• [Work to complete] Look below for the line containing "mouse_move(421, 380)" and the line containing "left_click(947, 193)", then set down both and every line between them exactly, without pictures.

##### The data #####

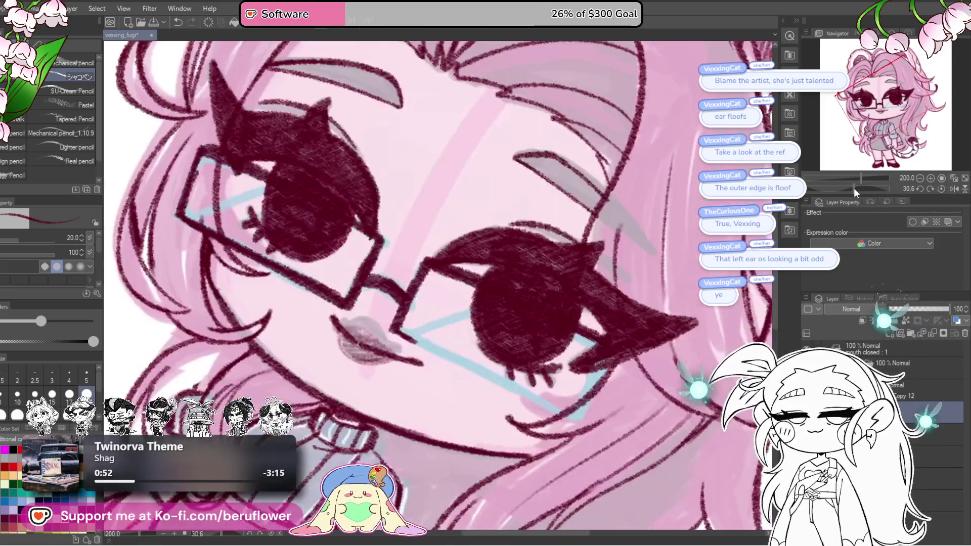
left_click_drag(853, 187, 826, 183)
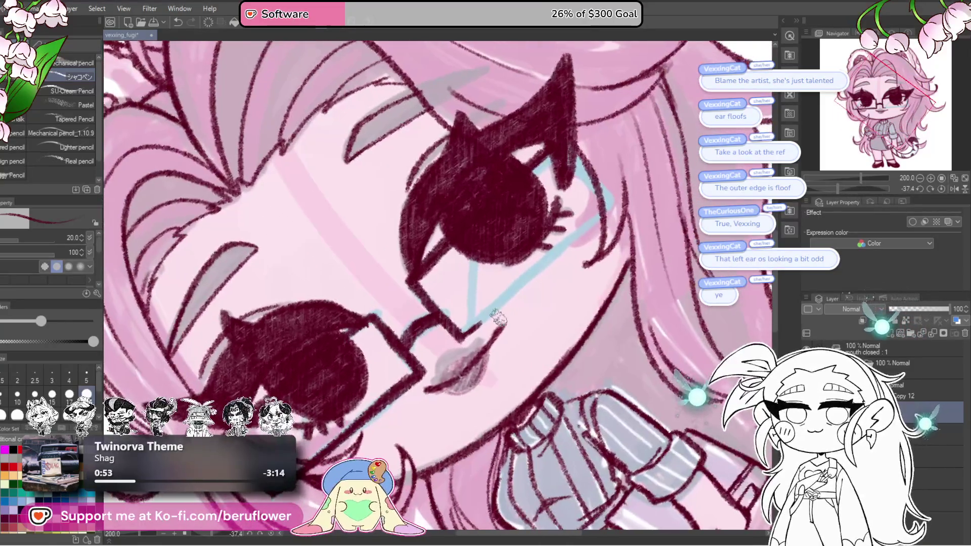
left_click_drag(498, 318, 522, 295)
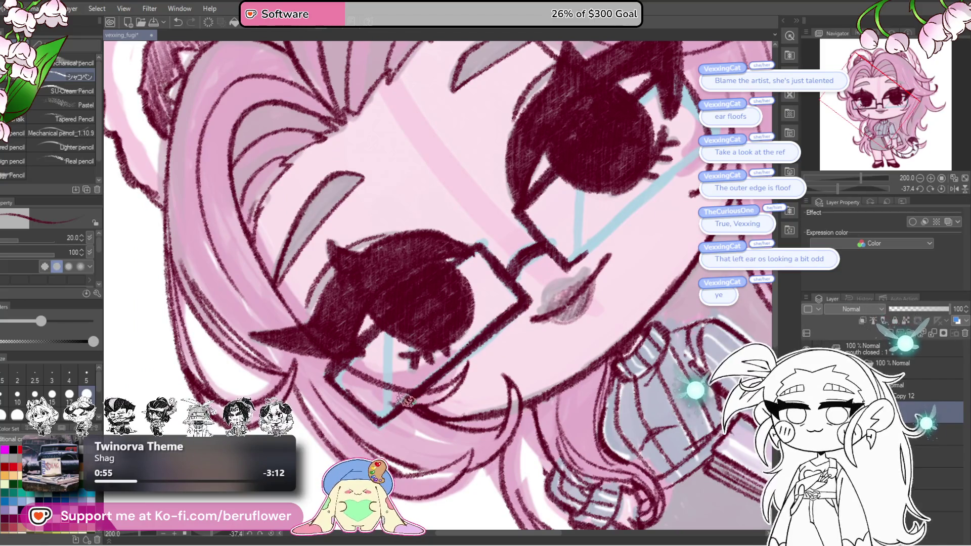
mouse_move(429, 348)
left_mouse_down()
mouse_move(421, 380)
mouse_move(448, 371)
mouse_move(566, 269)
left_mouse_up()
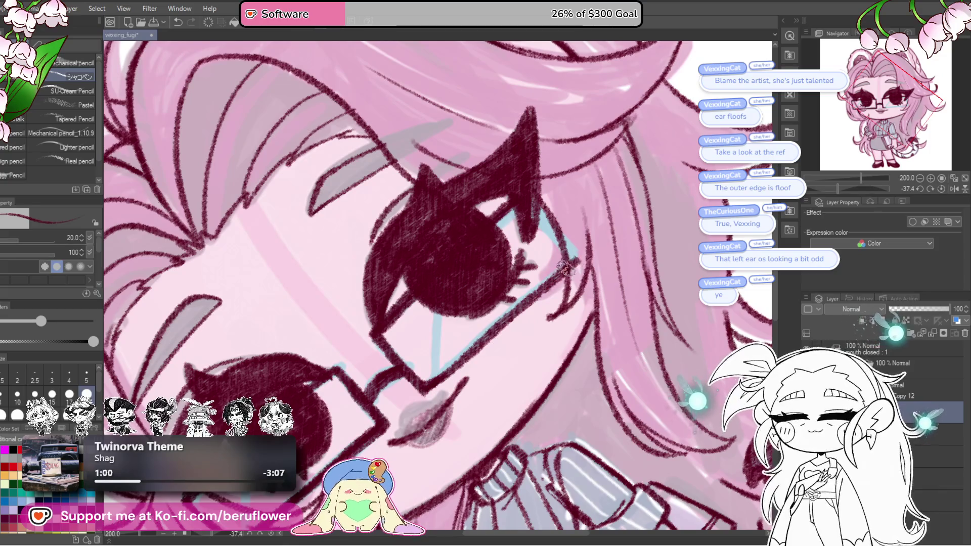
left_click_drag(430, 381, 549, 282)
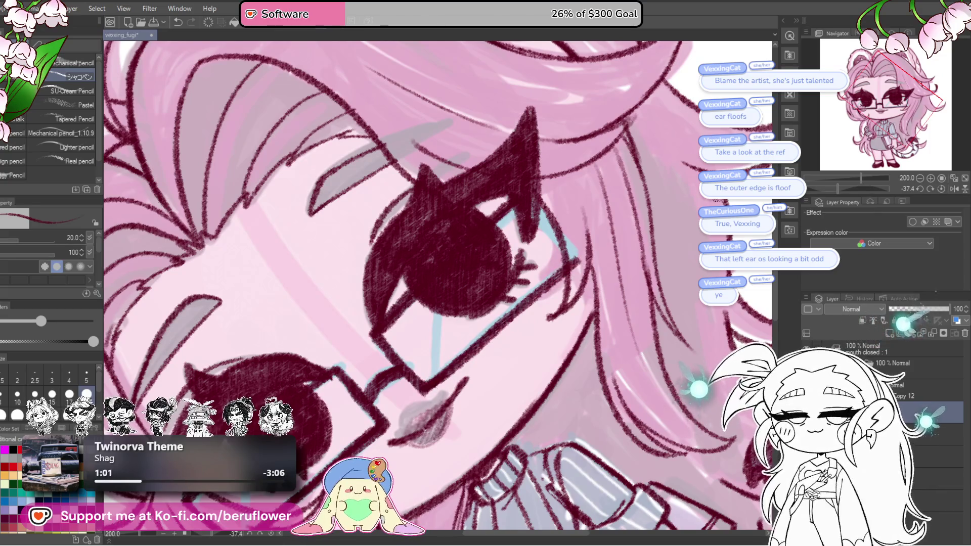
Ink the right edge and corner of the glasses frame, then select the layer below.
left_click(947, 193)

#####
##### The data #####

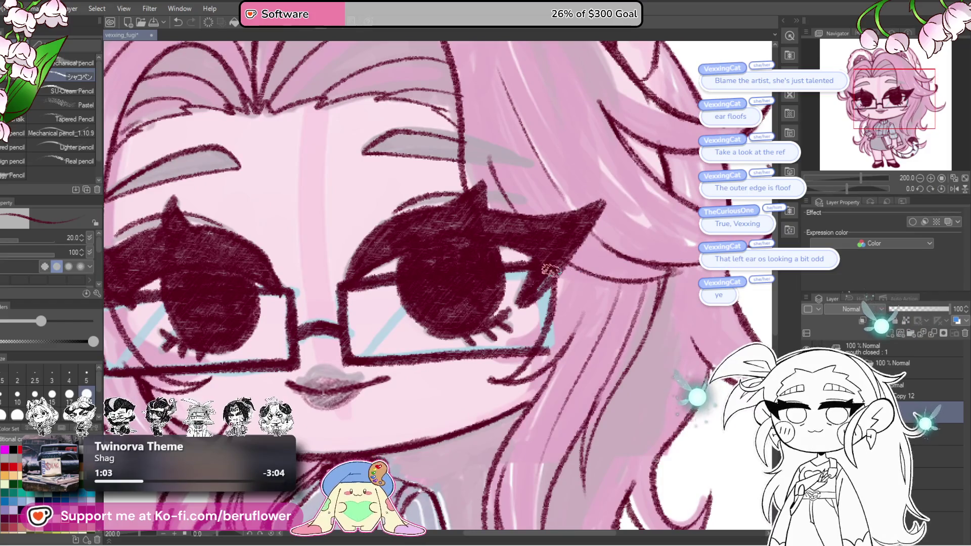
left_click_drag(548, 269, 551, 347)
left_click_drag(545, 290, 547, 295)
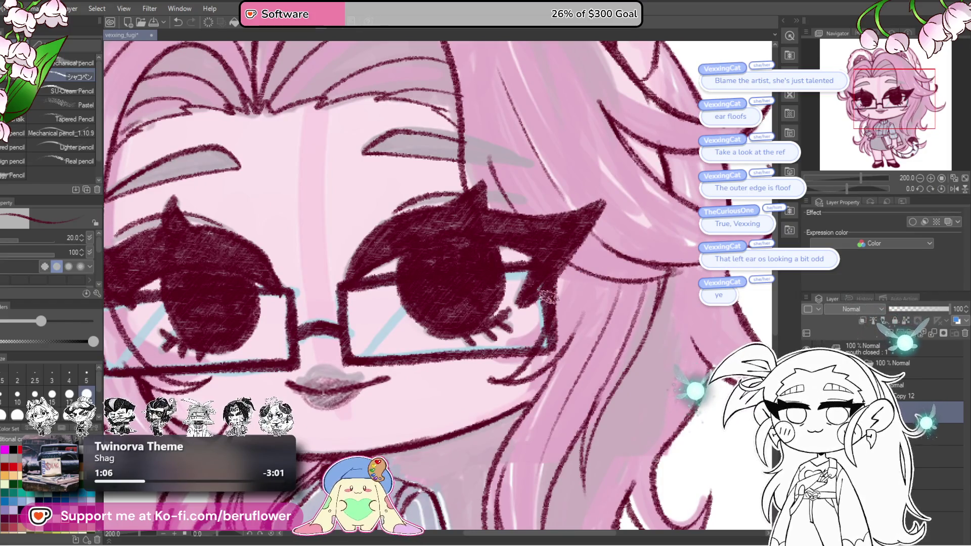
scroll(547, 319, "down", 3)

#####
##### The data #####

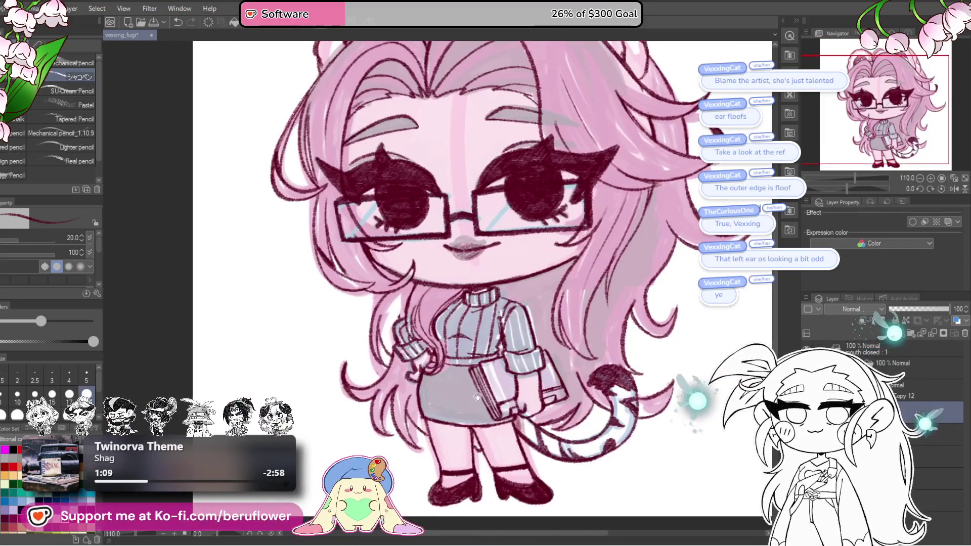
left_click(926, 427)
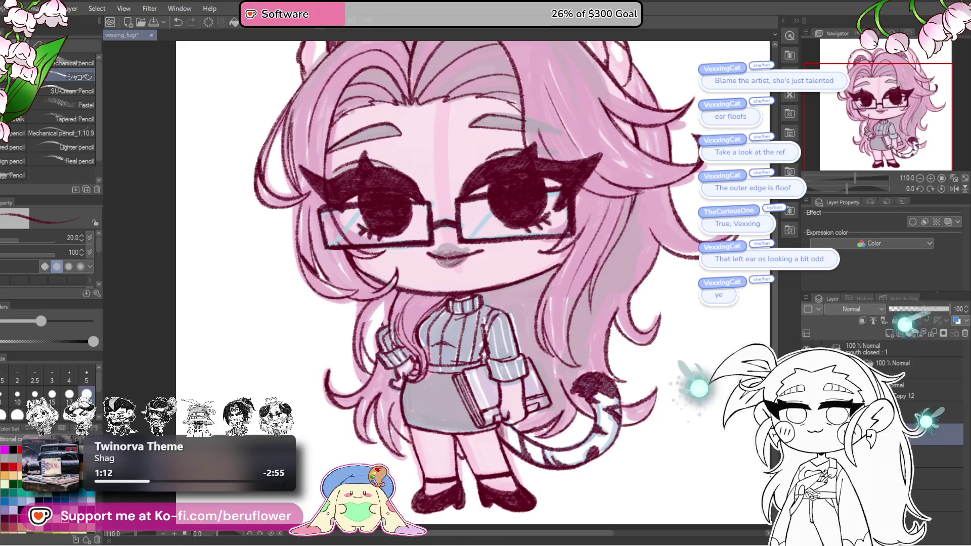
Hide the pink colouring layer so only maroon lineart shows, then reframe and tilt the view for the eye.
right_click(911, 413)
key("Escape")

#####

• [Answer to this task]
mouse_move(421, 380)
mouse_move(448, 371)
mouse_move(566, 269)
left_mouse_up()
left_click_drag(430, 381, 549, 282)
Ink the right edge and corner of the glasses frame, then select the layer below.
left_click(947, 193)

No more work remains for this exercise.